Morosco is all earnest—and all Ernest's—in her insightfully detailed portrayal of Gwendolen. "You don't think there is any chance of Gwendolen becoming like her mother in about 150 years, do you, Algy?" Jack asks his friend. "All women become like their mothers. That is their tragedy," Algernon replies. If there is a foundation for Morosco's portrayal of Gwendolen, it is in that repartee between the two men, though she's not waiting 150 years to be like her mother. Her peremptory attitude, her statue-like bearing, and her dignity and indignity she got from Lady Bracknell. "On this point, as indeed on all points, I am firm," Lady Bracknell says to Jack. Similarly, "I am never wrong," Gwendolen tells Jack, and "My first impressions of people are never wrong," she tells Cecily, twice, though her first first impression is to like Cecily very much, and her second first impression is to despise her. When Lady Bracknell is coaching Cecily on good posture, telling her that "Style largely depends on the way the chin is worn," look across the stage at Morosco's Gwendolen, chin held at the exact high position Cecily is trying to attain, and we realize she has been chin-high the whole play.
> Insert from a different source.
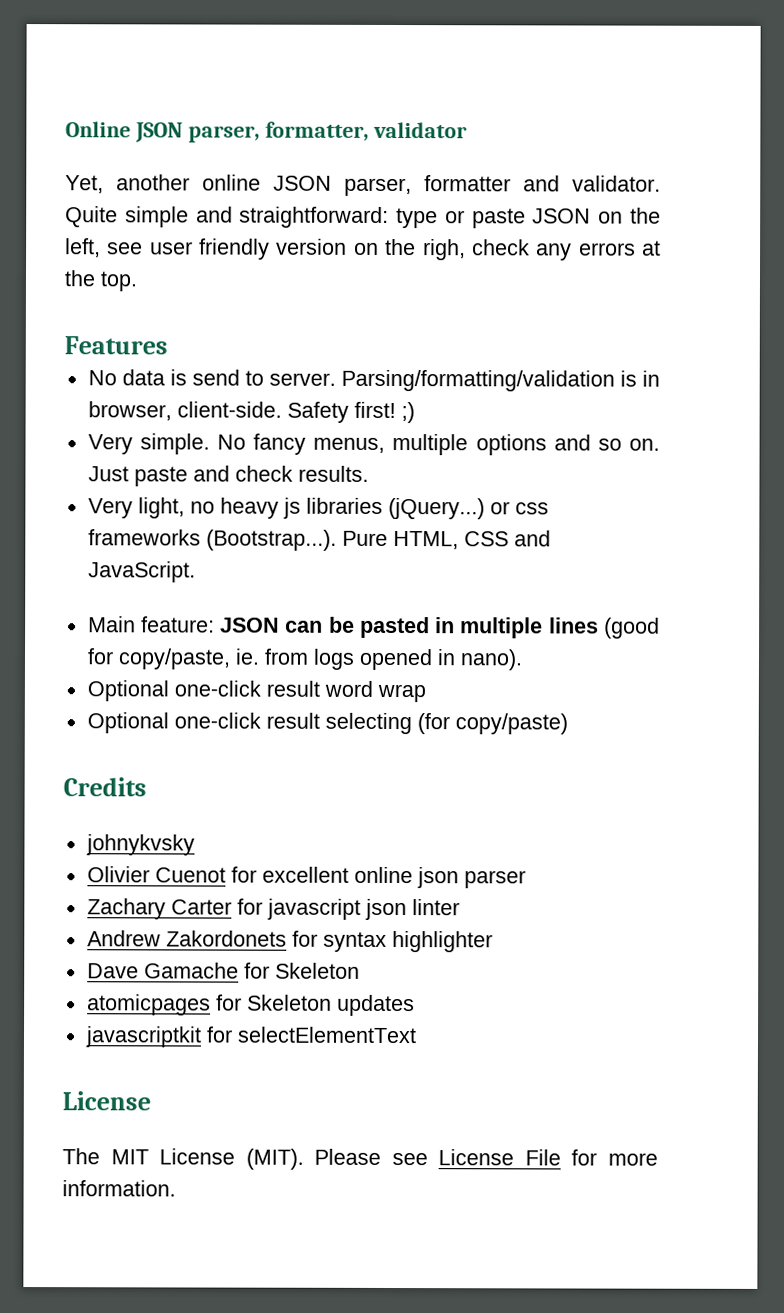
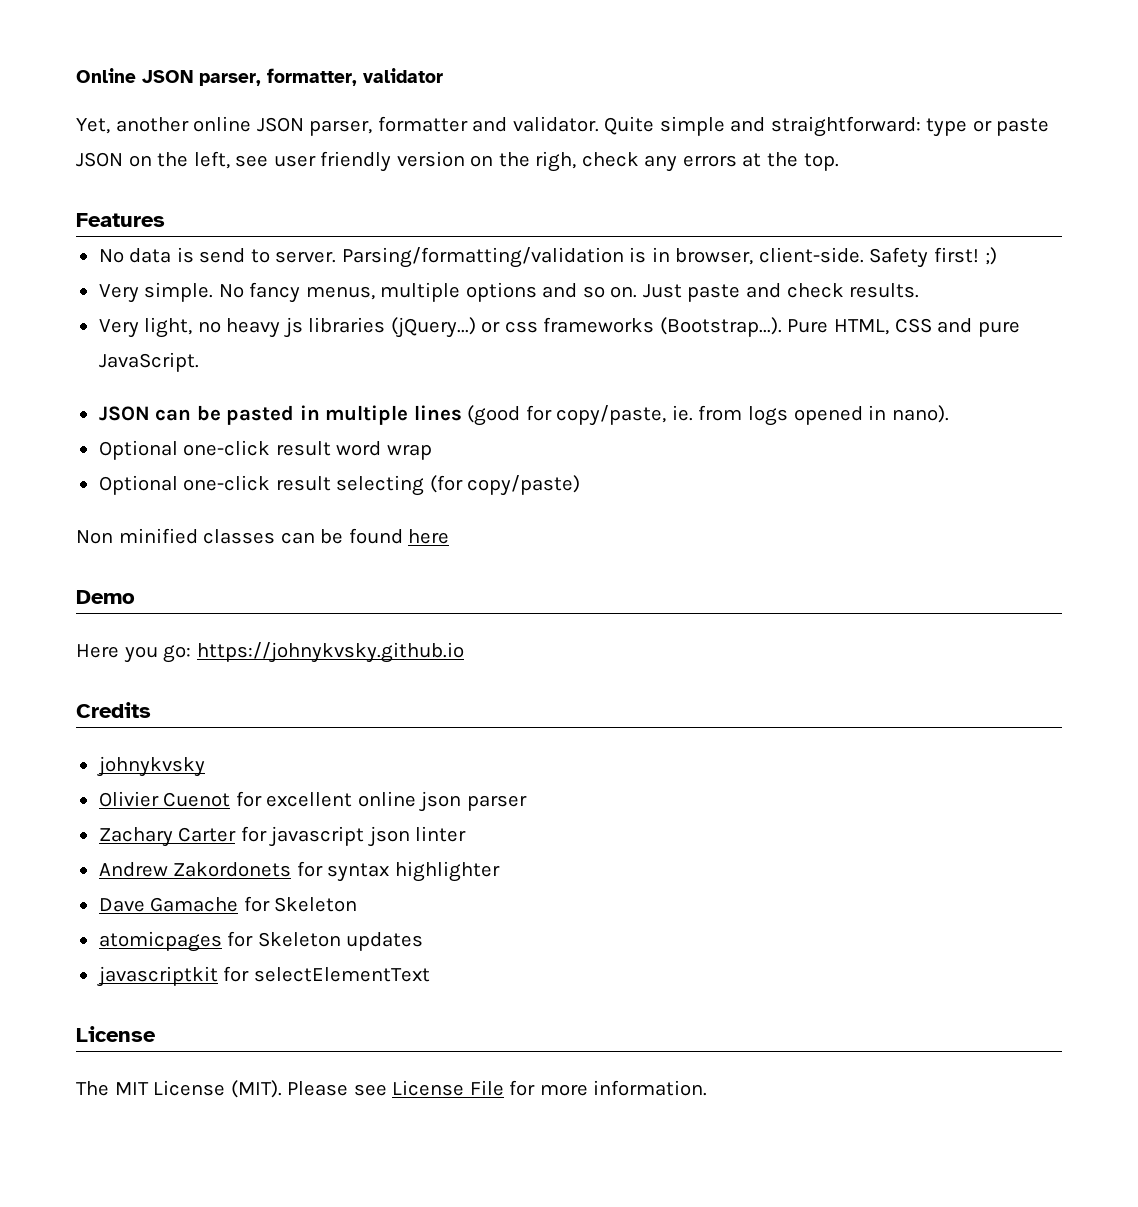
(551, 538) none -> [977,321,1020,337] pure
[87,616,215,633] Main feature: -> (199, 362) none
(568, 724) none -> [76,528,450,544] [76,590,135,604] [76,642,464,663] // Non minified classes can be found here // Demo // Here you go: https://johnykvsky.github.io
The two men who would be Ernest—Jack Worthing (Gregory Wooddell, left), and Algernon (Anthony Roach)—in the Shakespeare Theatre Company production of Oscar Wilde's The Importance of Being Earnest. Photo by Scott Suchma, Shakespeare Theatre Company.
Even when she is in the throes of ecstasy over the mere name of Ernest she keeps her chin up. "It is a divine name. It has a music of its own. It produces vibrations," she says, and she believes it perfectly suits the man who is really named Jack, though she doesn't know that's his name. If she did, she'd have no interest in him. "There is very little music in the name Jack, if any at all, indeed," she says. "It does not thrill. It produces absolutely no vibrations." In fact, when she says "Jack," Morosco treats the word as a something you'd drop in a trash can. "The only really safe name," she says, "is [catch your breath here] Ernest."
Morosco achieves her laughs in the space between what she is and what Wilde has her say. Two other cast members who achieve that distinction are Todd Scofield as Lane, Algernon's butler, and Patricia Conolly, who lifts Miss Prism from plot-pertinent bit player to comic centerpiece. Conolly has found the joke in Wilde's naming the character, a most prim and proper schoolteacher with a passionate complexity she simply can't contain. When Chasuble says, "Were I fortunate enough to be Miss Prism's pupil, I would hang upon her lips," Conolly's Prism swoons. Wilde's stage direction is to have her glare here, but the swooning garners the bigger laugh.
I guess it comes down to the merits of stage business comedy versus verbal wit. As Conolly shows, you can have both if you fully embrace the character's embrace of his or her own self. Sacrificing the playwright's intention comes at a price. Wilde's intent was to mock the social mores of his age, and it's perfectly suitable to continue playing it that way. But I'm not so sure he wasn't mocking the social mores of our age, too. Playing it as silly comedy in a style of someone else's yesterday is playing it safe, but I'd prefer to play it on the Wilde side.